We told him that the Sikh Nation as a whole was very patriotic. It was ready to make sacrifices as well fight against slavery and injustice.
Mahatma Gandhi at the end admitted that he was not very familiar with the biography of Guru Gobind Singh as he learnt from us. He was apologetic and seemed to say that he would not characterize our Guru anymore as he did before. He said that he was an admirer of Sikhs and their sacrifices.
I should mention here that Mahatama Gandhi had also written about the unexplainable and unbearable sacrifices of Sikhs during the Morcha of 'Guru ka Bagh' with favour. He wrote, "courageous Sikhs have won the first battle for freedom of India; they have raised the dignity of the whole nation. Mahatama Gandhi sent a telegram to Baba Kharak Singh on 7 January 1922 in which he wrote about the historic tragedy of Sri Nankana Sahib. Gandhi continued to write that this was the peak example of intolerable brutality of British Government and the tragedy of Guru ka Bagh was even much bigger than that.

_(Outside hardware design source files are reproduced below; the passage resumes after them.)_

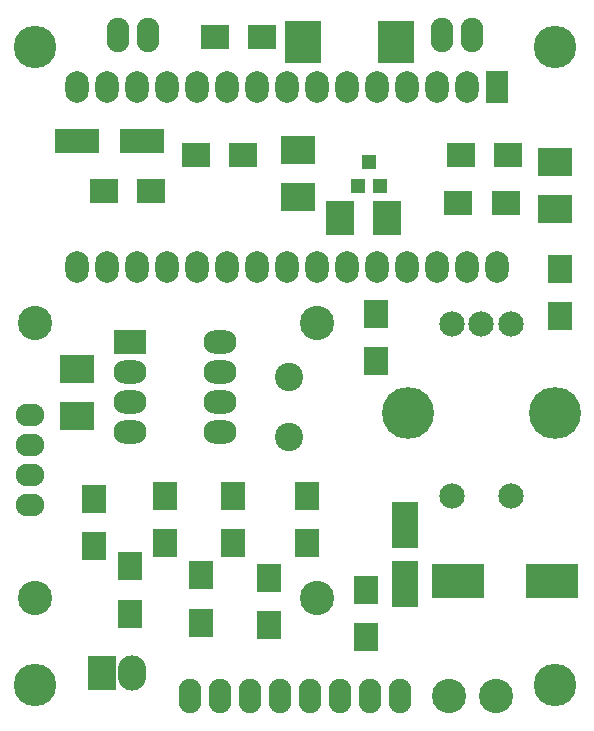
<source format=gbr>
G04 #@! TF.FileFunction,Soldermask,Top*
%FSLAX46Y46*%
G04 Gerber Fmt 4.6, Leading zero omitted, Abs format (unit mm)*
G04 Created by KiCad (PCBNEW 4.0.4-stable) date 09/01/17 08:26:27*
%MOMM*%
%LPD*%
G01*
G04 APERTURE LIST*
%ADD10C,0.100000*%
%ADD11R,1.974800X2.686000*%
%ADD12O,1.974800X2.686000*%
%ADD13O,2.400000X1.924000*%
%ADD14C,2.900000*%
%ADD15C,2.400000*%
%ADD16R,2.800000X2.000000*%
%ADD17O,2.800000X2.000000*%
%ADD18O,1.920000X2.920000*%
%ADD19R,2.100000X2.400000*%
%ADD20C,3.600000*%
%ADD21C,2.899360*%
%ADD22R,2.900000X2.400000*%
%ADD23R,2.200000X3.900000*%
%ADD24R,3.700000X2.100000*%
%ADD25R,2.400000X2.900000*%
%ADD26C,2.150000*%
%ADD27O,4.400000X4.400000*%
%ADD28R,4.400000X2.900000*%
%ADD29R,1.200000X1.300000*%
%ADD30R,2.400000X3.000000*%
%ADD31O,2.400000X3.000000*%
%ADD32R,3.100000X3.600000*%
%ADD33R,2.400000X2.100000*%
G04 APERTURE END LIST*
D10*
D11*
X112050000Y-76380000D03*
D12*
X109510000Y-76380000D03*
X106970000Y-76380000D03*
X104430000Y-76380000D03*
X101890000Y-76380000D03*
X99350000Y-76380000D03*
X96810000Y-76380000D03*
X94270000Y-76380000D03*
X91730000Y-76380000D03*
X89190000Y-76380000D03*
X86650000Y-76380000D03*
X84110000Y-76380000D03*
X81570000Y-76380000D03*
X79030000Y-76380000D03*
X76490000Y-76380000D03*
X76490000Y-91620000D03*
X79030000Y-91620000D03*
X81570000Y-91620000D03*
X84110000Y-91620000D03*
X86650000Y-91620000D03*
X89190000Y-91620000D03*
X91730000Y-91620000D03*
X94270000Y-91620000D03*
X96810000Y-91620000D03*
X99350000Y-91620000D03*
X101890000Y-91620000D03*
X104430000Y-91620000D03*
X106970000Y-91620000D03*
X109510000Y-91620000D03*
X112050000Y-91620000D03*
D13*
X72500000Y-111810000D03*
X72500000Y-109270000D03*
X72500000Y-106730000D03*
X72500000Y-104190000D03*
D14*
X96800000Y-119650000D03*
X73000000Y-119650000D03*
X73000000Y-96350000D03*
X96800000Y-96350000D03*
D15*
X94500000Y-101000000D03*
X94500000Y-106000000D03*
D16*
X81000000Y-98000000D03*
D17*
X88620000Y-105620000D03*
X81000000Y-100540000D03*
X88620000Y-103080000D03*
X81000000Y-103080000D03*
X88620000Y-100540000D03*
X81000000Y-105620000D03*
X88620000Y-98000000D03*
D18*
X80000000Y-72000000D03*
X82540000Y-72000000D03*
X110000000Y-72000000D03*
X107460000Y-72000000D03*
D19*
X78000000Y-115250000D03*
X78000000Y-111250000D03*
X81000000Y-121000000D03*
X81000000Y-117000000D03*
X84000000Y-115000000D03*
X84000000Y-111000000D03*
X87000000Y-121750000D03*
X87000000Y-117750000D03*
X89750000Y-115000000D03*
X89750000Y-111000000D03*
X92750000Y-122000000D03*
X92750000Y-118000000D03*
X96000000Y-115000000D03*
X96000000Y-111000000D03*
X101000000Y-123000000D03*
X101000000Y-119000000D03*
D20*
X73000000Y-73000000D03*
X117000000Y-73000000D03*
X73000000Y-127000000D03*
X117000000Y-127000000D03*
D21*
X112000000Y-128000000D03*
X108000000Y-128000000D03*
D18*
X86100000Y-128000000D03*
X88640000Y-128000000D03*
X91180000Y-128000000D03*
X93720000Y-128000000D03*
X96260000Y-128000000D03*
X98800000Y-128000000D03*
X101340000Y-128000000D03*
X103880000Y-128000000D03*
D22*
X76500000Y-100250000D03*
X76500000Y-104250000D03*
D23*
X104250000Y-113500000D03*
X104250000Y-118500000D03*
D24*
X76500000Y-81000000D03*
X82000000Y-81000000D03*
D22*
X117000000Y-86750000D03*
X117000000Y-82750000D03*
D25*
X102750000Y-87500000D03*
X98750000Y-87500000D03*
D26*
X113250000Y-96500000D03*
X108250000Y-96500000D03*
X110750000Y-96500000D03*
X108250000Y-111000000D03*
X113250000Y-111000000D03*
D27*
X104550000Y-104000000D03*
X116950000Y-104000000D03*
D28*
X108750000Y-118250000D03*
X116750000Y-118250000D03*
D22*
X95250000Y-85750000D03*
X95250000Y-81750000D03*
D29*
X100300000Y-84750000D03*
X102200000Y-84750000D03*
X101250000Y-82750000D03*
D30*
X78600000Y-126000000D03*
D31*
X81140000Y-126000000D03*
D32*
X103550000Y-72600000D03*
X95650000Y-72600000D03*
D33*
X92200000Y-72200000D03*
X88200000Y-72200000D03*
X86600000Y-82200000D03*
X90600000Y-82200000D03*
X82800000Y-85200000D03*
X78800000Y-85200000D03*
X109000000Y-82200000D03*
X113000000Y-82200000D03*
X108800000Y-86200000D03*
X112800000Y-86200000D03*
D19*
X101800000Y-95600000D03*
X101800000Y-99600000D03*
X117400000Y-95800000D03*
X117400000Y-91800000D03*
M02*

</source>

As I said in the beginning that I did not remember much of the AISSF meeting, it happened too long ago for my memory at age 80. I may be filling up blanks in my spotty memory.
In my life I had occasions to further talk to Gandhi's grandson and granddaughter at different occasions. I found them respectful to Sikh teachings and Sikh ideals. Ela Gandhi even sought a small write-up from me on the teachings of the Guru Granth to publish in her journal published in South Africa. At every occasion, they were further informed about the Sikh sacrifices and contributions to “India’s independence.” I found them not so knowledgeable of Sikhs or Sikhism but nevertheless good listeners and respectful. I have continuous email friendship with Ela Gandhi whom I met a few times at international gatherings and at the united Nation functions.